### [YOUR TASK]
Reproduce the records below exactly from their first line through the line containing "scroll(42, 346, down, 5)", omitting all pictures.

--- --- ---

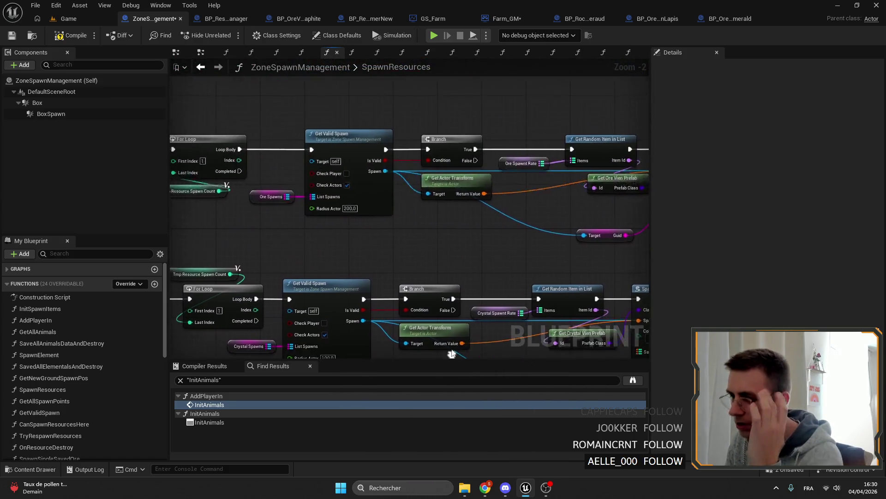
scroll(486, 252, down, 3)
drag(485, 249, 361, 229)
mouse_move(616, 269)
mouse_down()
mouse_move(327, 178)
mouse_move(274, 178)
mouse_up()
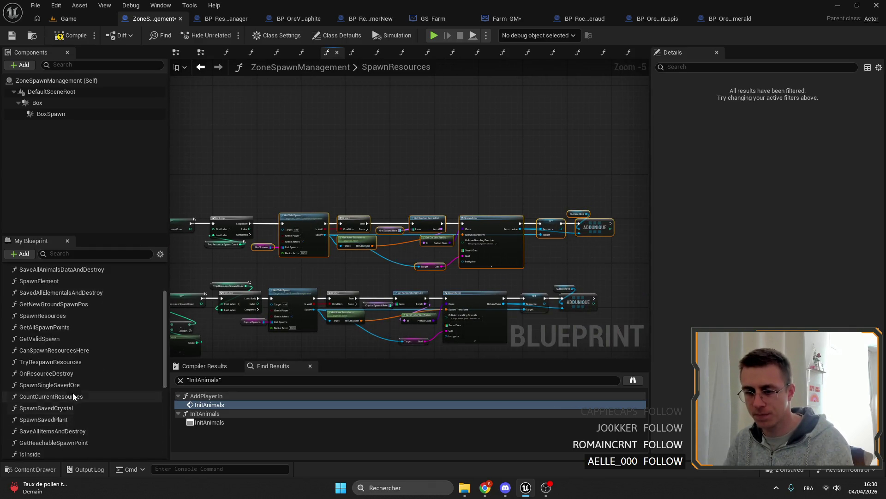
scroll(42, 346, down, 5)
In SpawnSavedOres, wire the second loop's body into Get Valid Spawn with Crystal Spawn Rate feeding the random picker, then save
double_click(44, 346)
scroll(440, 153, down, 1)
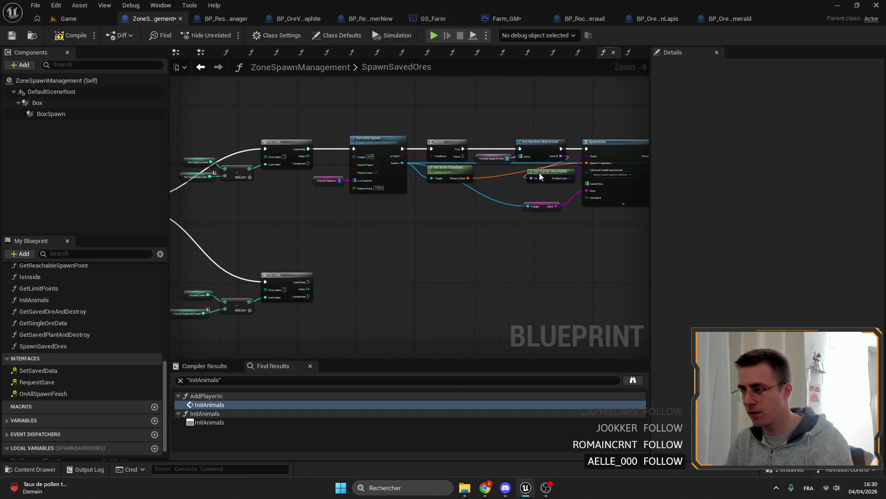
scroll(485, 166, up, 3)
scroll(577, 177, down, 4)
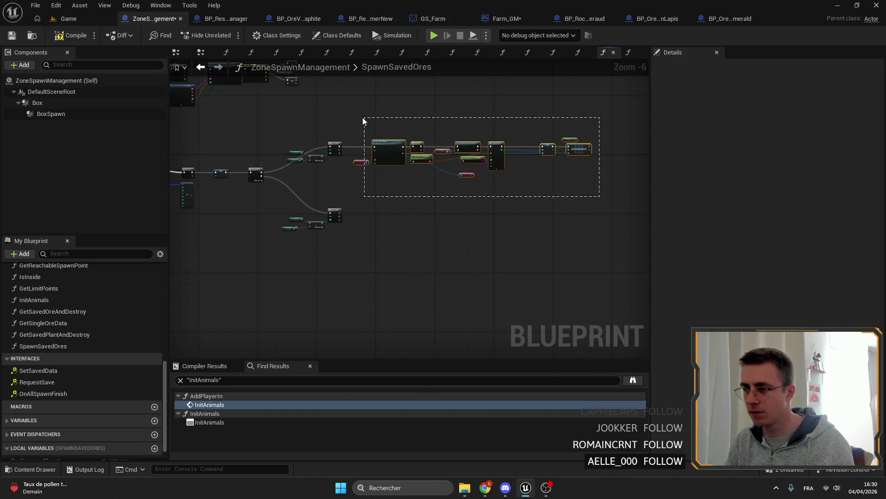
scroll(578, 177, up, 3)
scroll(443, 180, up, 3)
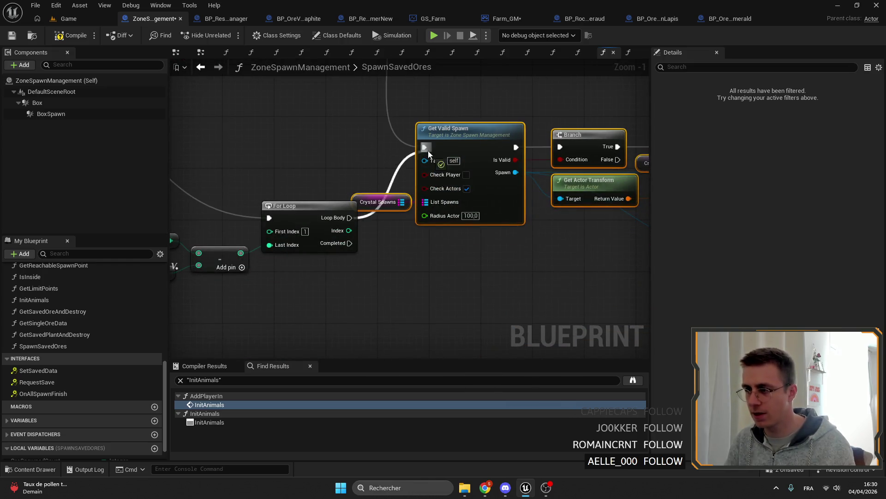
drag(402, 202, 429, 263)
scroll(438, 225, down, 4)
scroll(438, 226, up, 4)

--- --- ---

### [RESULT BELOW]
scroll(486, 252, down, 3)
drag(485, 249, 361, 229)
mouse_move(616, 269)
mouse_down()
mouse_move(327, 178)
mouse_move(274, 178)
mouse_up()
scroll(42, 346, down, 5)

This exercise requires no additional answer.